В те годы я задумал прозаический триптих о суфизме. Первая часть была посвящена истории возникновения суфизма и среднеазиатских школ-тарикатов: Хакимия, Кубравия, Хаджагон-Накшбандия, Ясавия. Повесть я назвал «Царь мучеников, или Сны Наджмиддина Кубро» (Наджм ад-дин Кубра, годы жизни 1145-1221 — хорезмский мистик и богослов, суфийский шейх, поэт, основатель суфийского братства Кубравия. — Прим. «Ферганы»). Эта повесть уже дважды издавалась в Ташкенте. Вторая часть — о сущности философии, о семи макамах (стоянках) суфизма — была только начата. Эту повесть я назвал «Семь встреч шейха Фаридуддина Аттара». Третья часть должна была быть посвящена жизни великих суфиев. Рабочее название — «Последний день Джалалиддина Руми» (Джалаладдин Руми, 1207-1273 — выдающийся персидский поэт-суфий. — Прим. «Ферганы»). Повесть так и не была написана...

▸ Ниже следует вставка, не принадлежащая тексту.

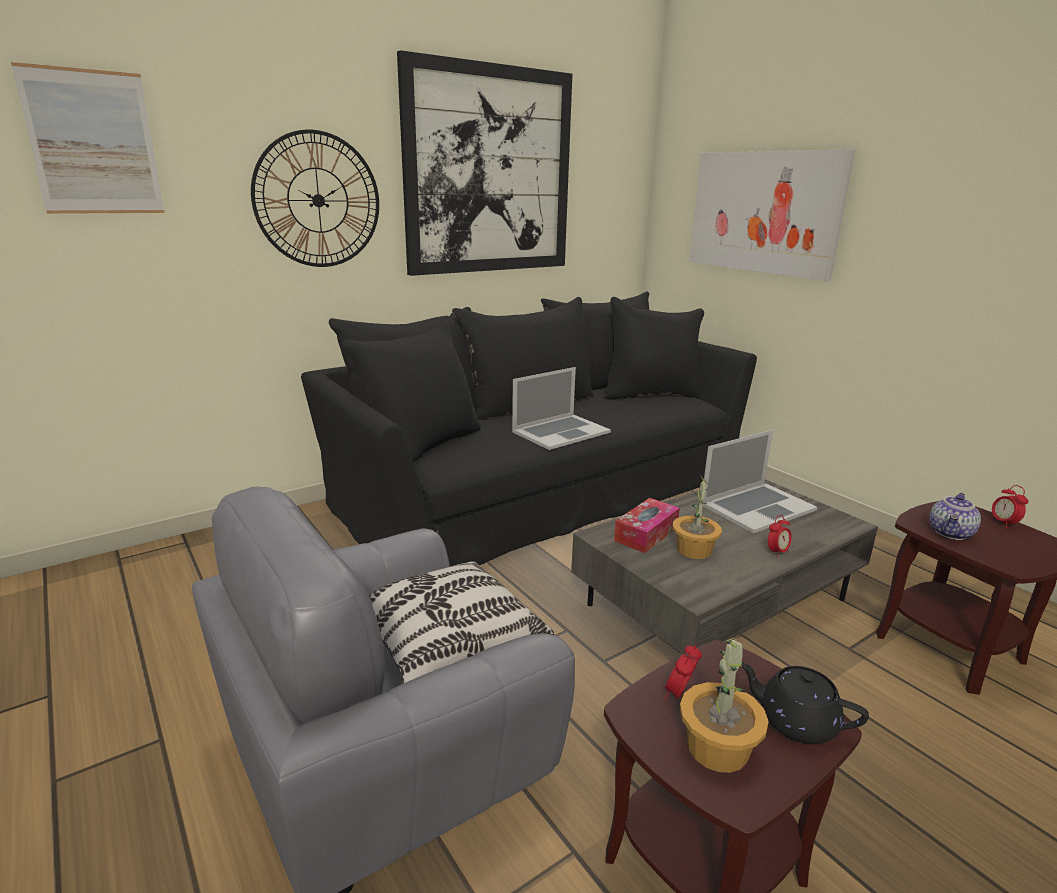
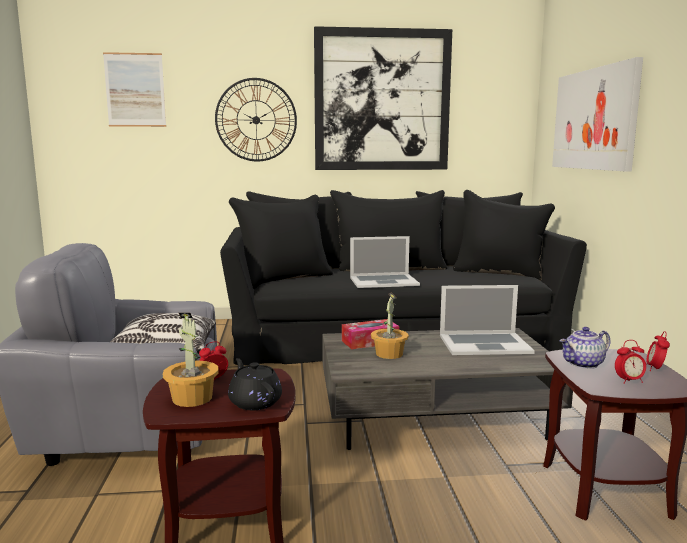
camera: 30 degrees right, 10 degrees down
alarm clock [768,515,792,558] -> alarm clock moved to [615,340,646,384]

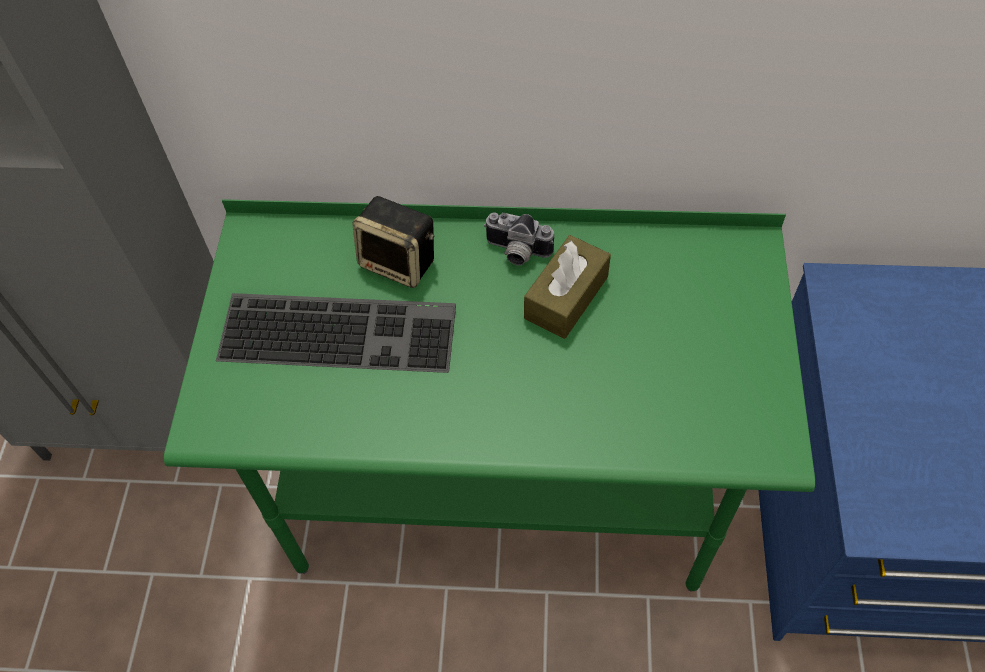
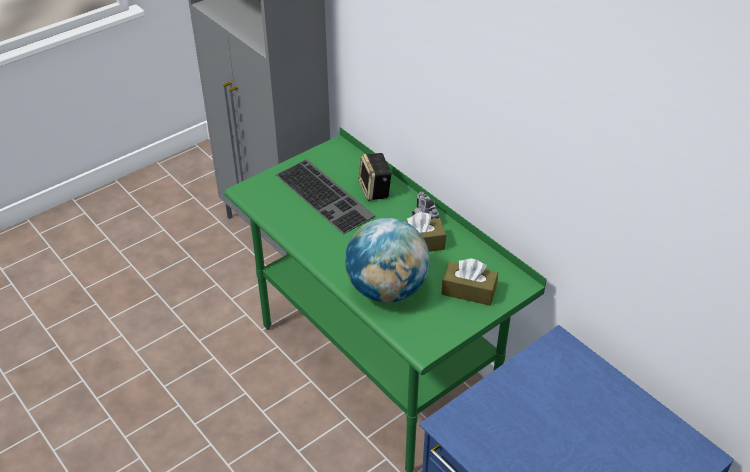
camera: 45 degrees right, 15 degrees down
none -> globe [345,218,430,303]
none -> brown tissue box [441,258,498,306]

Надо сказать, что после распада Союза в литературе начался кризис. В какой-то момент меня уволили из издательства: не хотел участвовать в темных делах одного высокопоставленного чиновника. Так вот, в один из дней 1989 года, еще до увольнения, ко мне на работу пришел человек из Ходжента, тогда еще Ленинабада. Человек этот назвал себя Ильёсхоном. Он положил на стол толстую папку: «Я написал книгу о Махдуми Агзаме и вот принес вам, хочу издать». При упоминания имени Махдуми Агзама я сразу вспомнил все рассказы матери. Но я еще больше удивился, когда Ильёсхон сказал: «Я учился в таджикской школе, но эту тазкира (антологию) написал на узбекском языке. Поэтому я мечтал о том, чтоб мою рукопись прочитал какой-нибудь узбекский ученый или писатель. И вот однажды во сне мне явился некий старец; он велел ехать в Ташкент и разыскать вас».
— Мистическая история! Вполне в духе суфийских откровений… Скажите, та рукопись была опубликована?
— Когда меня уволили, я отнес рукопись Ильёсхона в одно частное издательство. Но тамошний редактор вдруг решил стать «соавтором» книги; в конце концов, Ильёсхон забрал свой труд и уехал. На меня он тоже обиделся. О дальнейшей судьбе его рукописи я ничего не знаю…
После увольнения я сидел дома. Жить было не на что, семью кормить нечем. Решил продавать на толкучках ценные книги из своей библиотеки. Однако делать этого не умел, доверился одному торговцу, тот пообещал помочь в реализации — и исчез вместе со всеми моими раритетами.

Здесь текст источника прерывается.